6030. — À M. DAMILAVILLE.
À Genève, 27 mai.

J’affligerai votre belle âme en vous disant, mon cher ami, que nous ne pourrons pas avoir sitôt l’arrêt de Toulouse. Je supplie, en attendant, le défenseur de l’innocence de tenir toujours son mémoire tout prêt. Il y a trois ans que cette famille est dans les larmes. On a essuyé celles des Calas, c’est à présent le tour des Sirven. Ces horreurs sont d’autant plus effrayantes qu’elles se passent dans un siècle plus éclairé. C’est un affreux contraste avec la douceur de nos mœurs. Voilà le funeste effet du système de l’intolérance. Il y a encore de la barbarie dans les provinces. Je ne plains plus les Calas, après le jugement des maîtres des requêtes et après les bienfaits du roi ; mais les Sirven sont bien à plaindre. Je les recommande plus que jamais aux bontés de M. de Beaumont.
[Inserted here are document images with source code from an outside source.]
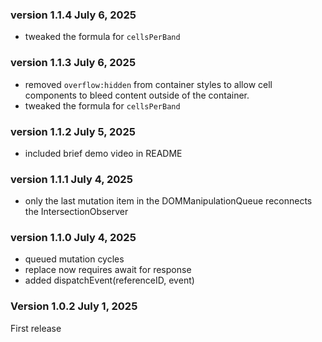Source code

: ### version 1.1.4 July 6, 2025

- tweaked the formula for `cellsPerBand`

### version 1.1.3 July 6, 2025

- removed `overflow:hidden` from container styles to allow cell components to bleed content outside of the container.
- tweaked the formula for `cellsPerBand`

### version 1.1.2 July 5, 2025

- included brief demo video in README

### version 1.1.1 July 4, 2025

- only the last mutation item in the DOMManipulationQueue reconnects the IntersectionObserver

### version 1.1.0 July 4, 2025

- queued mutation cycles
- replace now requires await for response
- added dispatchEvent(referenceID, event)

### Version 1.0.2 July 1, 2025

First release
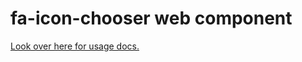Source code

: # fa-icon-chooser web component

[Look over here for usage docs.](src/components/fa-icon-chooser/readme.md)
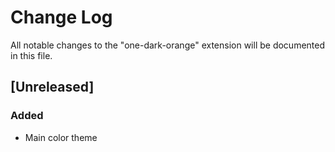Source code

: # Change Log

All notable changes to the "one-dark-orange" extension will be documented in this file.

## [Unreleased]

### Added
* Main color theme
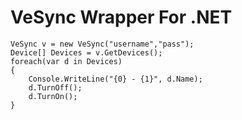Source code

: # VeSync Wrapper For .NET

    VeSync v = new VeSync("username","pass");
    Device[] Devices = v.GetDevices();
    foreach(var d in Devices)
    {
        Console.WriteLine("{0} - {1}", d.Name);
        d.TurnOff();
        d.TurnOn();
    }
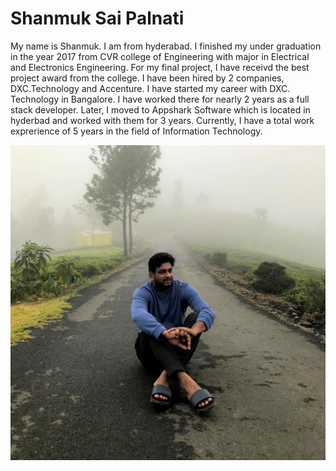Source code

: # Shanmuk Sai Palnati

My name is Shanmuk. I am from hyderabad. I finished my under graduation in the year 2017 from CVR college of Engineering with major in Electrical and Electronics Engineering. For my final project, I have receivd the best project award from the college. I have been hired by 2 companies, DXC.Technology and Accenture. I have started my career with DXC. Technology in Bangalore. I have worked there for nearly 2 years as a full stack developer. Later, I moved to Appshark Software which is located in hyderbad and worked with them for 3 years. Currently, I have a total work exprerience of 5 years in the field of Information Technology.

![Shanmuk Image](https://github.com/Shanmuk-palnati/assignment2-palnati/blob/0470585d0c75ea5c4463ab48e8053d291e892920/shanmuk%20image.jpg)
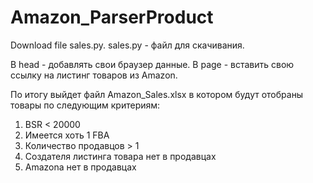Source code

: # Amazon_ParserProduct

Download file sales.py.
sales.py - файл для скачивания.


В head - добавлять свои браузер данные.
В page - вставить свою ссылку на листинг товаров из Amazon.

По итогу выйдет файл Amazon_Sales.xlsx в котором будут отобраны товары по следующим критериям:
1) BSR < 20000
2) Имеется хоть 1 FBA
3) Количество продавцов > 1
4) Создателя листинга товара нет в продавцах
5) Amazonа нет в продавцах
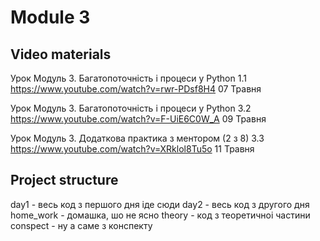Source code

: # Module 3

## Video materials
Урок Модуль 3. Багатопоточність і процеси у Python
1.1 https://www.youtube.com/watch?v=rwr-PDsf8H4
07 Травня

Урок Модуль 3. Багатопоточність і процеси у Python
3.2 https://www.youtube.com/watch?v=F-UiE6C0W_A
09 Травня

Урок Модуль 3. Додаткова практика з ментором (2 з 8)
3.3 https://www.youtube.com/watch?v=XRklol8Tu5o
11 Травня

## Project structure
day1 - весь код з першого дня іде сюди
day2 - весь код з другого дня
home_work - домашка, шо не ясно
theory - код з теоретичноі частини
conspect - ну а саме з конспекту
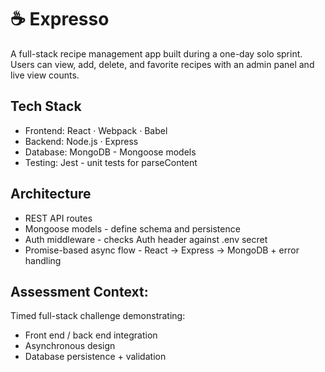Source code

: # ☕️ Expresso

A full-stack recipe management app built during a one-day solo sprint. Users can view, add, delete, and favorite recipes with an admin panel and live view counts.

## Tech Stack
- Frontend: React · Webpack · Babel
- Backend: Node.js · Express
- Database: MongoDB - Mongoose models
- Testing: Jest - unit tests for parseContent

## Architecture
- REST API routes
- Mongoose models - define schema and persistence
- Auth middleware - checks Auth header against .env secret
- Promise-based async flow - React → Express → MongoDB + error handling

## Assessment Context:
Timed full-stack challenge demonstrating:
- Front end / back end integration
- Asynchronous design
- Database persistence + validation
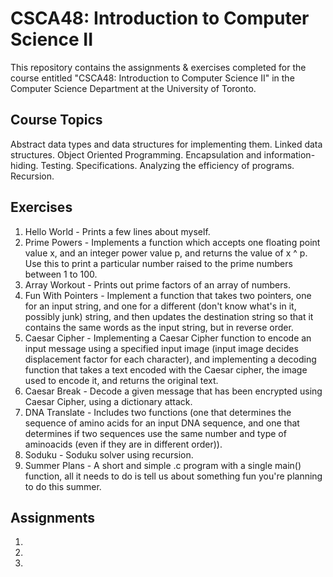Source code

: # CSCA48: Introduction to Computer Science II

This repository contains the assignments & exercises completed for the course entitled "CSCA48: Introduction to Computer Science II" in the Computer Science Department at the University of Toronto.

## Course Topics

Abstract data types and data structures for implementing them. Linked data structures. Object Oriented Programming. Encapsulation and information-hiding. Testing. Specifications. Analyzing the efficiency of programs. Recursion.

## Exercises

1) Hello World - Prints a few lines about myself.
2) Prime Powers - Implements a function which  accepts one floating point value x, and an integer power value p, and returns  the value of  x ^ p. Use this to print a particular number raised to the prime numbers between 1 to 100.
3) Array Workout - Prints out prime factors of an array of numbers.
4) Fun With Pointers - Implement a function that takes two pointers, one for an input string, and one for a different (don't know what's in it, possibly junk) string, and then updates the destination string so that it contains the same words as the input string, but in reverse order.
5) Caesar Cipher -  Implementing a Caesar Cipher function to encode an input message using a specified input image (input image decides displacement factor for each character), and implementing a decoding function that takes a text encoded with the Caesar cipher, the image used to encode it, and returns the original text.
6) Caesar Break - Decode a given message that has been encrypted using Caesar Cipher, using a dictionary attack.
7) DNA Translate - Includes two functions (one that determines the sequence of amino acids for an input DNA sequence, and one that determines if two sequences use the same number and type of aminoacids (even if they are in different order)).
8) Soduku - Soduku solver using recursion.
9) Summer Plans - A short and simple .c program with a single main() function, all it needs to do is tell us about something fun you're planning to do this summer.

## Assignments

1)
2)
3)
Après vous avoir parlé des malheurs d’autrui, il faut que votre amitié me permette encore de parler de mes peines.

Je lisais ce matin un livre anglais dans lequel se trouve la substance de plus de vingt chapitres du Dictionnaire philosophique, que l’ignorance et la calomnie m’ont si grossièrement imputé ; et, pour comble de bêtise, il y a dans d’autres chapitres des phrases entières prises de moi mot pour mot. Je me mettrais dans une belle colère, si l’âge et les maladies n’affaiblissaient les passions. Tronchin m’exhorte à la résignation pour les maux du corps et de l’âme ; il me trouve très-bien disposé. Comptez que votre amitié fait ma plus chère consolation.